MATERIALS AND METHODS

Bacterial strains, plasmids, and growth conditions.

Pseudomonas sp. strains NRRL B-12227 and NRRL B-12228 were provided by Richard Eaton (U.S. Environmental Protection Agency, Gulf Breeze, Fla.). Pseudomonas sp. strains NRRL B-12227 and NRRL B-12228 have similar restriction site patterns for the genes trzC and trzD, which convert ammelide to biuret (17). Rhodococcus corallinus NRRL B-15444R was obtained from the U.S. Department of Agriculture National Center for Agriculture Utilization Research (Peoria, Ill.). Pseudomonas or Rhodococcus strains were grown in R salt minimal medium (36) with either glucose or glycerol as the carbon source, respectively, and appropriate triazines as the sole nitrogen source. Rhodococcus strains were grown at 30°C, while Pseudomonas and E. coli strains were incubated at 37°C. E. coli DH5α transformants were grown on Luria-Bertani media (33) containing the appropriate antibiotic. The atzA clone E. coli DH5α(pMD4) was grown in media with chloramphenicol (30 μg/ml), while E. coli DH5α containing pUC18-derived clones was grown in media with ampicillin (100 μg/ml).

Chemicals and reagents.

Atrazine, ammeline, and ammelide were generously provided by Syngenta Crop Protection (Greensboro, N.C.). Melamine was purchased from Sigma (St. Louis, Mo.), and cyanuric acid was from Fluka (Ronkonkoma, N.Y.). The other triazines used in this study, aminoatrazine, cyanoatrazine, and azidoatrazine, were synthesized in our laboratory by Gilbert Johnson as previously described (35).
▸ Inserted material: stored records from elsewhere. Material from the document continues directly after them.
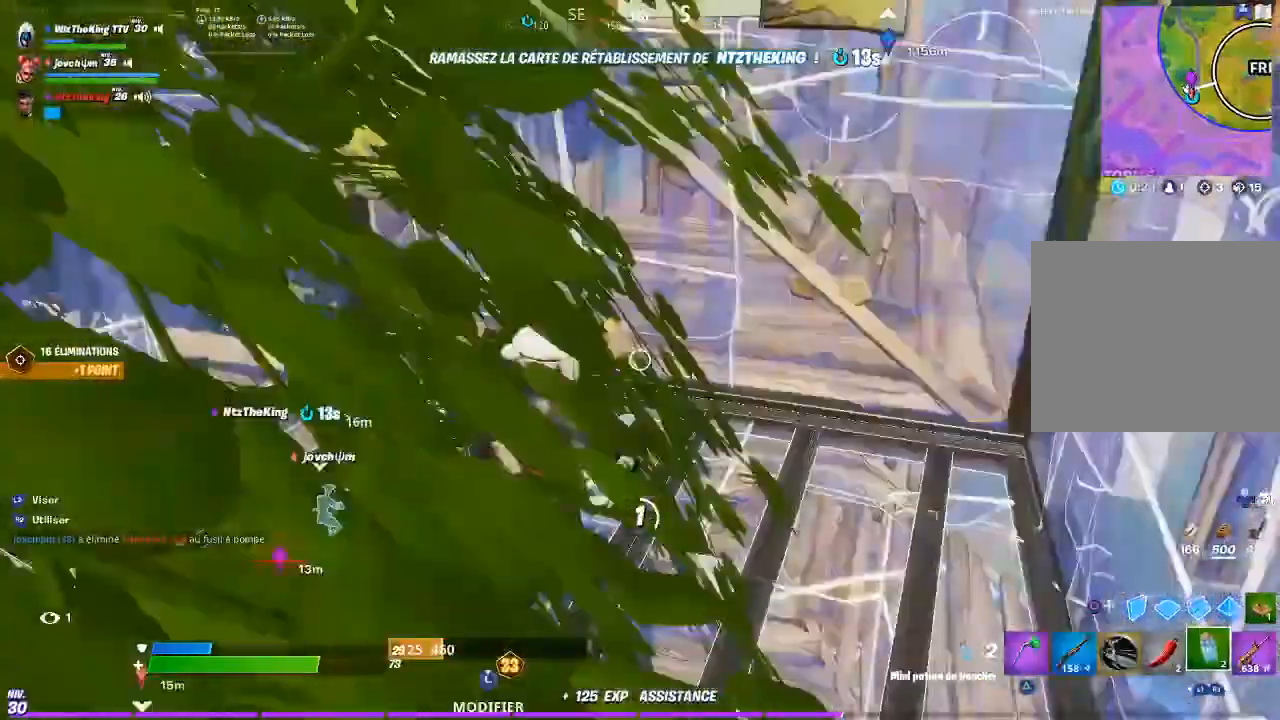
{"buttons": [], "left_stick": "center", "right_stick": "center", "events": [[17, "right_stick", "center"], [384, "right_stick", "up"], [484, "right_stick", "center"]]}
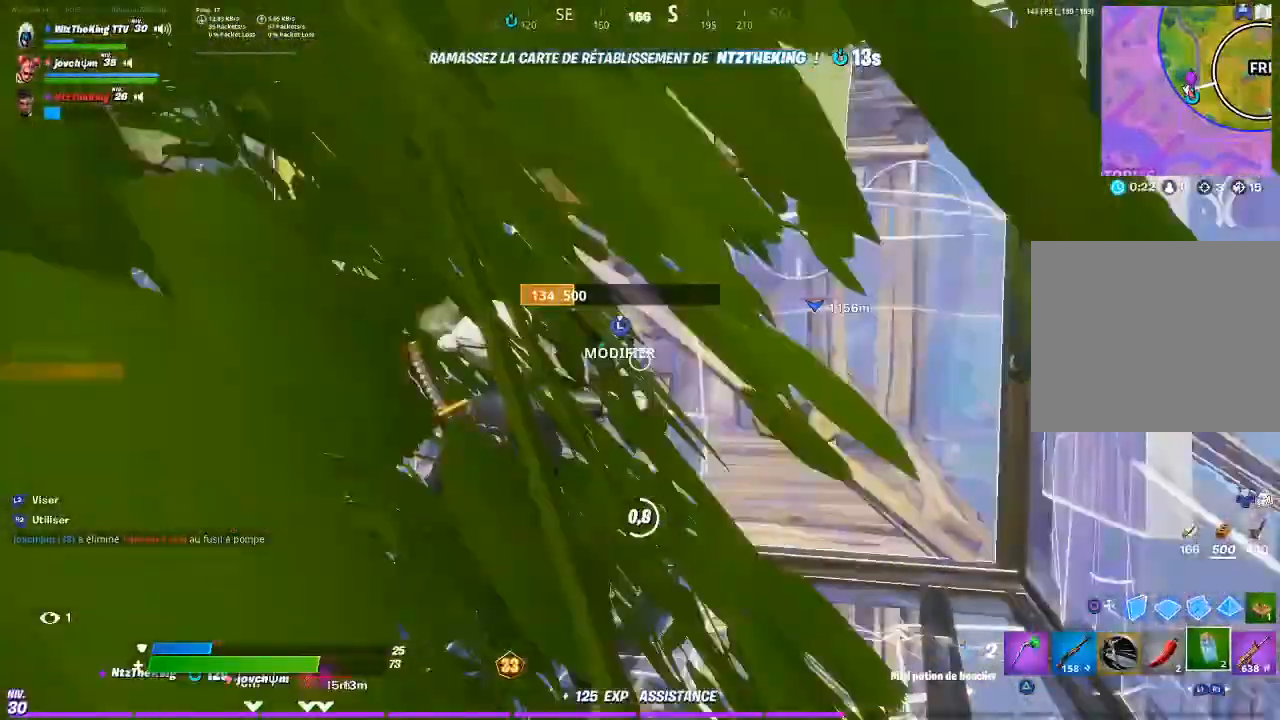
{"buttons": [], "left_stick": "center", "right_stick": "center", "events": []}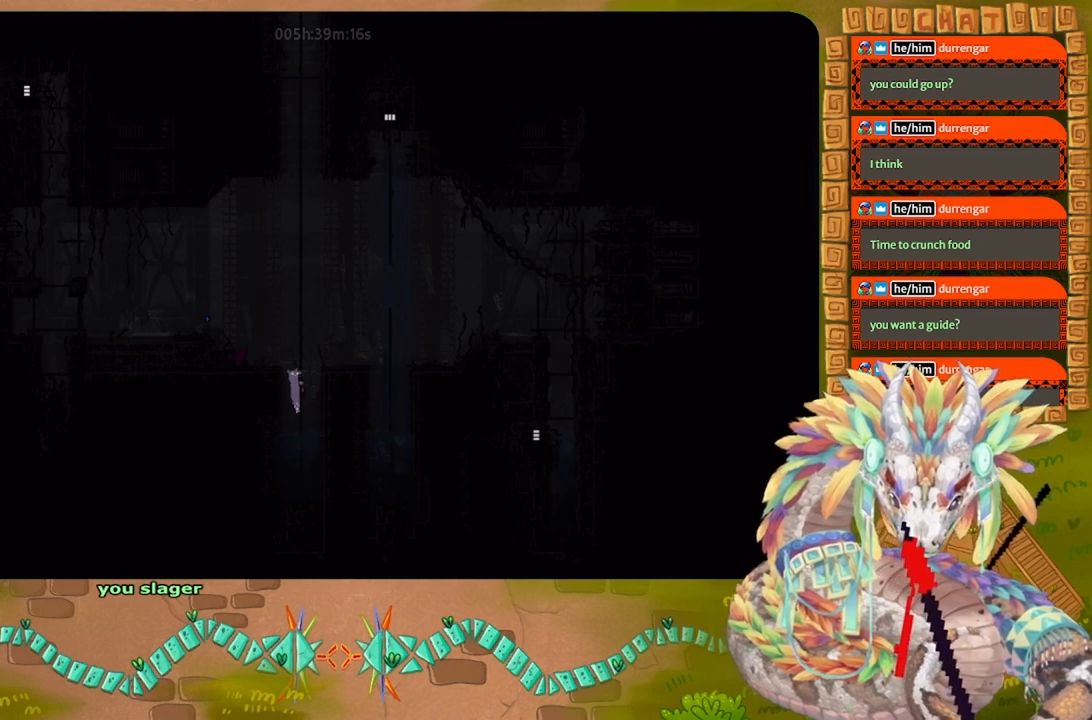
Gameplay with keyboard and mouse; each line is a JSON object with the keys held at the frame after it. "events" lists presses ("down") and releases ("up") of "down", "g", "j", "left", "r", "right", "t" and "up" between this image and that frame as [ms after this image, input, new state], when the widget could be followed in between. No other keys are recorded. Mouse buttons are not recorded. Not read: mouse_move.
{"keys": ["up"], "events": [[34, "right", "down"], [234, "right", "up"]]}
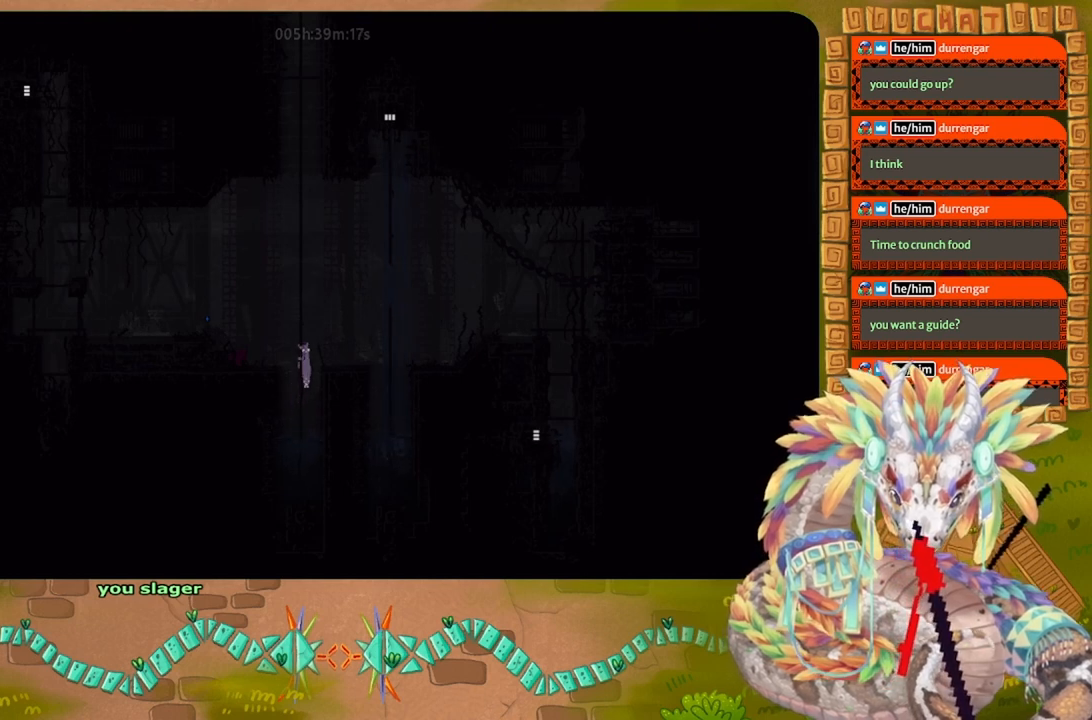
{"keys": ["left"], "events": [[34, "right", "down"], [100, "j", "down"], [234, "up", "up"], [267, "j", "up"], [300, "right", "up"], [467, "left", "down"]]}
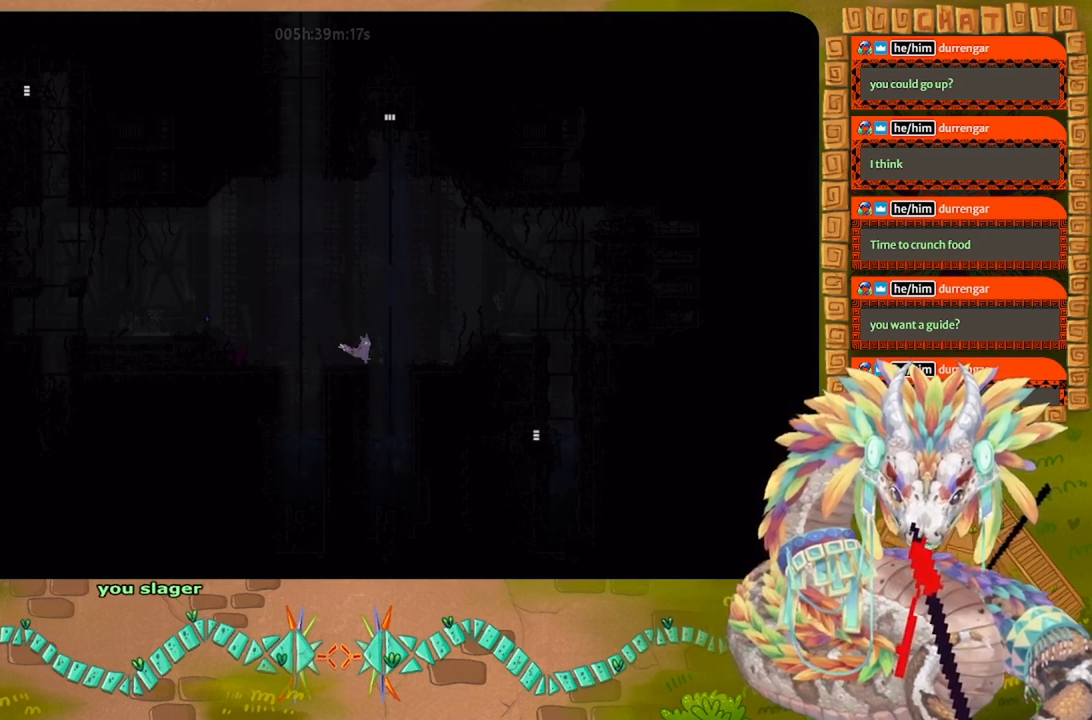
{"keys": ["g"], "events": [[67, "left", "up"], [500, "g", "down"]]}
DNA manipulation and Southern hybridizations.

Total genomic DNA was isolated as previously described (33) and digested with EcoRI, HindIII, BamHI, and AvaI in four independent reactions. A double digestion using EcoRI and BamHI was also performed. DNA was separated on a 0.7% agarose gel and transferred onto a nylon membrane. Southern hybridizations were performed under stringent conditions as previously described (33), using a 1.9-kb AvaI fragment from pMD4 containing the atzA gene as a probe (15).

Cloning of triA.

The triA gene was isolated by using the PCR technique. Total genomic DNA from Pseudomonas sp. strain NRRL B-12227 was used as template for the PCR. Custom primers (Integrated DNA Technologies, Coralville, Iowa) were designed using the Primer Design package (version 2.01; Scientific and Educational Software, State Line, Pa.) and were based on regions external to and flanking the atzA gene from Pseudomonas sp. strain ADP. An EcoRI restriction site was added to the forward primer (atzA-87Eco, TGC GGG ATG ACC GAA TTC CGG TGC AGG TTT TTC GAT G), and a HindIII restriction site was added to the reverse primer (atzA1700Hindcomp, TTT CCT CAA GGG GCG GCG GAA GCT TCA ACG GCG TCA TTT C). A 1.5-kb PCR fragment was obtained using Pfu Turbo DNA polymerase (Stratagene, La Jolla, Calif.) as recommended by the manufacturer. The resulting PCR fragment was gel purified on a 0.8% agarose gel and was isolated using the Geneclean II system (Bio 101, Inc., Vista, Calif.). The triA gene was cloned into the EcoRI and HindIII sites of pUC18, and the resulting plasmid, pJS3, was transformed into Maximum Efficient E. coli DH5α (Gibco BRL, Gaithersburg, Md.). The melamine degradation phenotype of transformed cells was confirmed by incubating cell extracts with melamine, followed by analysis using high-pressure liquid chromatography (HPLC), as described below.

DNA sequencing.

Plasmid DNA was isolated as previously described (33). The nucleotide sequence on both strands was determined in duplicate using a PRISM ready-reaction dideoxy terminator cycle sequencing kit (Perkin-Elmer Corp.) and an ABI model 373A DNA sequencer (Applied Biosystems, Foster City, Calif.). The Genetics Computer Group sequence analysis software package (Madison, Wis.) was used for all DNA and protein sequence comparisons and alignments.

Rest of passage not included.